Soziale Netzwerke machen den stressigen und durchtechnisierten Alltag wieder menschlich und sozialer. Heute verlieren wir keine Kontakte oder Adressen mehr. Wir tauschen uns häufiger mit einem viel größeren Kreis von Freunden und Bekannten aus. Das soziale Feedback ist immer nur einen „i like“-Klick oder Kommentar entfernt. Dabei ersetzen soziale Netzwerke keine direkten Kontakte, sondern ergänzen sie. Und: Gerade an Wochenenden treffen wir uns bevorzugt in der realen Welt. Nutzungszahlen belegen die geringere Nutzung sozialer Netzwerke an Wochenenden.

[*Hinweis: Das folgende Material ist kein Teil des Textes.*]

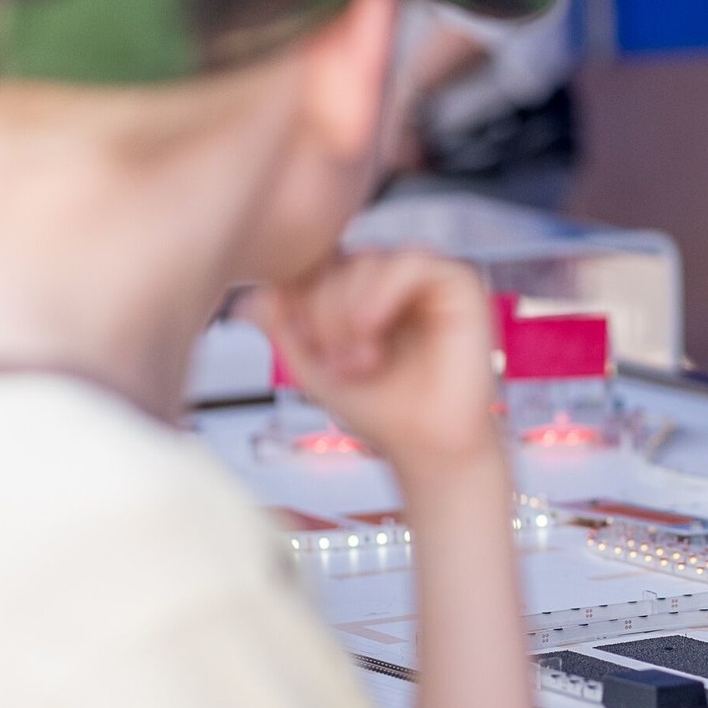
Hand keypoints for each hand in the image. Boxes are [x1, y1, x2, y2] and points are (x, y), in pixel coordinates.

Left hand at [251, 250, 499, 471]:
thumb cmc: (383, 410)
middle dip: (324, 312)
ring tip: (360, 359)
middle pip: (340, 259)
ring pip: (370, 258)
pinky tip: (373, 330)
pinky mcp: (459, 285)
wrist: (428, 448)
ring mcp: (427, 279)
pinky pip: (412, 262)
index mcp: (363, 291)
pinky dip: (383, 292)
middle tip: (338, 364)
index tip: (307, 349)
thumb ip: (283, 328)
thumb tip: (248, 298)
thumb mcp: (314, 366)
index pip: (318, 264)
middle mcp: (394, 279)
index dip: (301, 299)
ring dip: (350, 308)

Sascha Lobo, 34, ist Blogger, Autor, Journalist undWerbetexter und gilt als Web-2.0-Pionier

Das Bild des blassen, vereinsamten Nerds vor dem Bildschirm ist spätestens seit der Erfindung der sozialen Netzwerke ein Vorurteil. Und gegen diese diffuse Asozialitätsvermutung hilft am besten: Empirie. Patti Valkenburg von der Universität Amsterdam hat verschiedene Studien ausgewertet und ist zum exakt gegenteiligen Schluss gekommen: Das Internet bessert das Sozialverhalten von Jugendlichen, und zwar genau durch Social Networks. Alles andere wäre auch überraschend, wo nach einer BiTKOM-Untersuchung aus dem März 2010 über 30 Millionen Deutsche über 14 Jahren Mitglieder in Communities sind. In nicht wenigen Schulklassen sind hundert Prozent der Schüler in Social Networks aktiv. Diese Fakten sprechen dafür, dass wir am Anfang einer digitalen Gesellschaft stehen, bei der sich im Internet die sozialen Strukturen der Menschen abbilden. Alles, was im Netz unsozial erscheint – ist nichts anderes als ein Spiegelbild der Kohlenstoffwelt.

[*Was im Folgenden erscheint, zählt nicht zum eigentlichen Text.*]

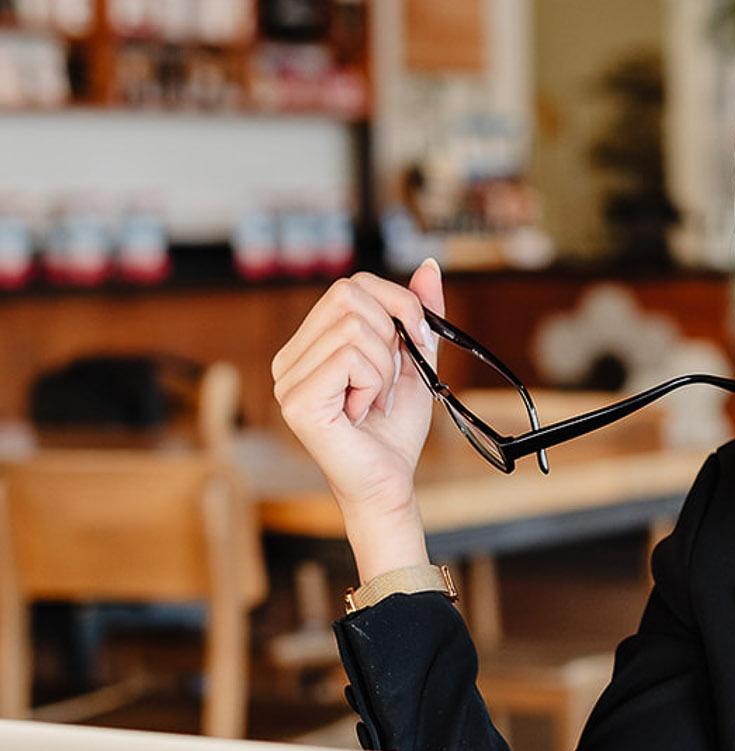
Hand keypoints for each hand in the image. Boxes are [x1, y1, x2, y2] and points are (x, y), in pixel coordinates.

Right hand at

Mitja Back, 33, ist Juniorprofessor für Persönlichkeitspsychologie an der Universität Mainz

Man muss schon sehr pessimistisch sein, um zu glauben, dass Nutzern sozialer Netzwerke die soziale Ader abhandenkommt. Studien zeigen, dass die Plattformen keinen negativen Effekt auf soziale Interessen und Fähigkeiten der Nutzer haben. User-Profile werden kaum zur Selbstinszenierung und -idealisierung, sondern zum Ausdruck der echten Persönlichkeit genutzt. Soziale Netzwerke sind also ein Kommunikationsmedium, das eng mit dem „Offlineleben“ verbunden ist, das für reale soziale Interaktionen genutzt wird und in dem sich mehr und weniger soziale Menschen tummeln.